**WHAT YOU NEED TO DO**
Express the items as a two-column CSV headed field and value, one row per item, with each entry in its own quoted field and any line breaks replaced by spaces. Start at the line that has "country: South Africa" and stop after the line that has "name author: (DC.) C.M. Taylor".

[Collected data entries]
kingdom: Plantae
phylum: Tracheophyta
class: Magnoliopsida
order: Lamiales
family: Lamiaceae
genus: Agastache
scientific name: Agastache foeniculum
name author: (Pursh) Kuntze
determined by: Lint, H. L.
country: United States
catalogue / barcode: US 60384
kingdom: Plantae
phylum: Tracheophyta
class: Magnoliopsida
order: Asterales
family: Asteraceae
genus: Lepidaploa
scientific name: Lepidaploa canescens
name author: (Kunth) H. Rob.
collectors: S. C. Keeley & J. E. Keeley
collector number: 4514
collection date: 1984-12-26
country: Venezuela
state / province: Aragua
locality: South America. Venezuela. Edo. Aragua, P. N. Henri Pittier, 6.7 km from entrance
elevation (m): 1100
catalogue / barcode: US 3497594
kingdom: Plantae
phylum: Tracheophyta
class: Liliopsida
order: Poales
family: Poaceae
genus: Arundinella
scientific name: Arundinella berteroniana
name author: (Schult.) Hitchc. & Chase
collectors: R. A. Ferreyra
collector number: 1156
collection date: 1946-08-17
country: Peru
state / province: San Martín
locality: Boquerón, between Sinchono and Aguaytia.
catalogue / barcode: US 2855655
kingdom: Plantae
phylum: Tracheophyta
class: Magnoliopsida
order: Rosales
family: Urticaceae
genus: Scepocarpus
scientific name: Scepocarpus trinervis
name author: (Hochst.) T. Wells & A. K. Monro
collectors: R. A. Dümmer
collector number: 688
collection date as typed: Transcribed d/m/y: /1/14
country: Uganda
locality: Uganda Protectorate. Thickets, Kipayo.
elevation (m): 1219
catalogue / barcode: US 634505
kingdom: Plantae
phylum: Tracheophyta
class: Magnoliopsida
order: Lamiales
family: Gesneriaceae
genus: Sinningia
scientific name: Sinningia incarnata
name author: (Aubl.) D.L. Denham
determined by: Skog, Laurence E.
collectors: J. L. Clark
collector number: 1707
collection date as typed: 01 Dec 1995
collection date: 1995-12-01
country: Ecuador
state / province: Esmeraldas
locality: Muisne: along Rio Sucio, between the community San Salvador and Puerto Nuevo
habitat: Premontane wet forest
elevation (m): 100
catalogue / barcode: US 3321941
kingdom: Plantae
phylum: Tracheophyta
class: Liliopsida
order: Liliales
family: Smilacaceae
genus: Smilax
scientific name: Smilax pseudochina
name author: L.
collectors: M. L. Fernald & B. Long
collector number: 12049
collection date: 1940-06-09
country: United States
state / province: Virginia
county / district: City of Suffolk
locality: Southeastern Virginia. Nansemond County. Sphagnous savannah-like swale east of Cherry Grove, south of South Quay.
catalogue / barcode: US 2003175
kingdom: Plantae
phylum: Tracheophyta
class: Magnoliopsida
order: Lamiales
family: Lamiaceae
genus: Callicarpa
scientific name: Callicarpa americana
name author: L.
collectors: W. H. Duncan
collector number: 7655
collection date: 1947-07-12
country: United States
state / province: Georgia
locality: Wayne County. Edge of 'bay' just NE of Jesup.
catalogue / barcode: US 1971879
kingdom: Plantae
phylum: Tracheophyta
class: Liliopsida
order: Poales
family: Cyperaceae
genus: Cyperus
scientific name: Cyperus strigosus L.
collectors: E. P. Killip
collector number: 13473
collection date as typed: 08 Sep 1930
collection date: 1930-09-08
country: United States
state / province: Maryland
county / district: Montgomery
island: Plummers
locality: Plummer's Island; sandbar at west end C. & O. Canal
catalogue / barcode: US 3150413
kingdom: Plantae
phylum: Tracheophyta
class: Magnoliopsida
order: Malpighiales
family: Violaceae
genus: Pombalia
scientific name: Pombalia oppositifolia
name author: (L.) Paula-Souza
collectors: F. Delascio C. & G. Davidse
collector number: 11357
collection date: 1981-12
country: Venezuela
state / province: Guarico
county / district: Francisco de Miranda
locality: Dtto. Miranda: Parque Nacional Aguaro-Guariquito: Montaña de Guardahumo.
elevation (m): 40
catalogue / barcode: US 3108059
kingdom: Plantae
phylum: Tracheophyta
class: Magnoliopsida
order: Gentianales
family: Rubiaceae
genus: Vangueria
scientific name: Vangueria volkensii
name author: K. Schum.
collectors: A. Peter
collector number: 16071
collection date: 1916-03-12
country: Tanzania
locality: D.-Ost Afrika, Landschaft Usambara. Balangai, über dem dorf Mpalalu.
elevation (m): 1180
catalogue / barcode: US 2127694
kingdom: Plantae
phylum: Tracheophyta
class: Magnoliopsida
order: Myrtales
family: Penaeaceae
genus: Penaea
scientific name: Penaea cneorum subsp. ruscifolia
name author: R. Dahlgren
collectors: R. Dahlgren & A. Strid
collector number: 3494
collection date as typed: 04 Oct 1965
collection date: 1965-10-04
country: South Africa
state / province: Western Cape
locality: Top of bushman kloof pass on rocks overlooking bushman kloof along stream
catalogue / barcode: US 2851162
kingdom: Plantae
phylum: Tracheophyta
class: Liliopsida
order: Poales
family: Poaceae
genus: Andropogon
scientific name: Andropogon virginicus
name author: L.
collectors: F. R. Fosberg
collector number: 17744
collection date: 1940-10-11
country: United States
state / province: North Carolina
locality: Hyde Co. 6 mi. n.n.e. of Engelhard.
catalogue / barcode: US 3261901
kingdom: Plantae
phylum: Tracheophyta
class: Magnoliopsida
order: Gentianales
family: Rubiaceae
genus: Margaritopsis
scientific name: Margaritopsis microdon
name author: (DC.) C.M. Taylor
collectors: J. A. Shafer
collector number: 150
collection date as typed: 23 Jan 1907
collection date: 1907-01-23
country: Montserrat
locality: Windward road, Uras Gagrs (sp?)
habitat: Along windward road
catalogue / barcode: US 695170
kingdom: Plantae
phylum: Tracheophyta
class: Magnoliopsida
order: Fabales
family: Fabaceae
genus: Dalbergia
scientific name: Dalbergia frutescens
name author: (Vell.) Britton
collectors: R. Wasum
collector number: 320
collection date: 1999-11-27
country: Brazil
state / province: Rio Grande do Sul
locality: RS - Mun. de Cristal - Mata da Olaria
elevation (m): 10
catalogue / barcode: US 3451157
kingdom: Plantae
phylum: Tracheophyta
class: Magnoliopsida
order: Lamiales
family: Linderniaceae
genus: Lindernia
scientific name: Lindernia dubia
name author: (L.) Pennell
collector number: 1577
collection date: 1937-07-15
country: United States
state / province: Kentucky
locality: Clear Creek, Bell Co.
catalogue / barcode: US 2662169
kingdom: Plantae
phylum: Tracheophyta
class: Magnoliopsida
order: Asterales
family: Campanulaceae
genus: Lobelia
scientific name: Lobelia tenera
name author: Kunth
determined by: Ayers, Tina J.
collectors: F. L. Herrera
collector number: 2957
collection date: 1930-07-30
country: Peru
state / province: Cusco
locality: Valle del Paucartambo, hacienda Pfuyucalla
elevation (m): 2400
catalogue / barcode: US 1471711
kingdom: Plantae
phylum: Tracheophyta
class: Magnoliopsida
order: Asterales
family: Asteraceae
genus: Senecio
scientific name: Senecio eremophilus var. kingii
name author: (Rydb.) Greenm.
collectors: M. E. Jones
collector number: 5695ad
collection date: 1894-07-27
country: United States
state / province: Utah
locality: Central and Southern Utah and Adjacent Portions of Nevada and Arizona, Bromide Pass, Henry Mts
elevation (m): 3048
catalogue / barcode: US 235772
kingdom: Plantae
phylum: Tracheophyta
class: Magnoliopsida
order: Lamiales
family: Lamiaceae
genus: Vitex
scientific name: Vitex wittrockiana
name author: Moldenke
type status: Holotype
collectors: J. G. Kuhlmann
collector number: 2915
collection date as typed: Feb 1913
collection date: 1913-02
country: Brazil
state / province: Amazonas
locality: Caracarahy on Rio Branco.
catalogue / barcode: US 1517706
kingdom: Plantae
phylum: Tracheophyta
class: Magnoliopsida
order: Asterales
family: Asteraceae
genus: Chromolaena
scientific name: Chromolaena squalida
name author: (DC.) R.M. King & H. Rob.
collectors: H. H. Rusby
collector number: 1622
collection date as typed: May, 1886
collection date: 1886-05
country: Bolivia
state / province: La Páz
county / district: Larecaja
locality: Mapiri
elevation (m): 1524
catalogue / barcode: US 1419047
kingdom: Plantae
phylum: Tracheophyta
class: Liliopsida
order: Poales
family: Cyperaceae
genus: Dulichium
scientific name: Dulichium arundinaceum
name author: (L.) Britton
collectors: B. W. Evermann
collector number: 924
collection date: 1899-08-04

**RESPONSE TO THIS EXERCISE**
field,value
"country:","South Africa"
"state / province:","Western Cape"
"locality:","Top of bushman kloof pass on rocks overlooking bushman kloof along stream"
"catalogue / barcode:","US 2851162"
"kingdom:","Plantae"
"phylum:","Tracheophyta"
"class:","Liliopsida"
"order:","Poales"
"family:","Poaceae"
"genus:","Andropogon"
"scientific name:","Andropogon virginicus"
"name author:","L."
"collectors:","F. R. Fosberg"
"collector number:","17744"
"collection date:","1940-10-11"
"country:","United States"
"state / province:","North Carolina"
"locality:","Hyde Co. 6 mi. n.n.e. of Engelhard."
"catalogue / barcode:","US 3261901"
"kingdom:","Plantae"
"phylum:","Tracheophyta"
"class:","Magnoliopsida"
"order:","Gentianales"
"family:","Rubiaceae"
"genus:","Margaritopsis"
"scientific name:","Margaritopsis microdon"
"name author:","(DC.) C.M. Taylor"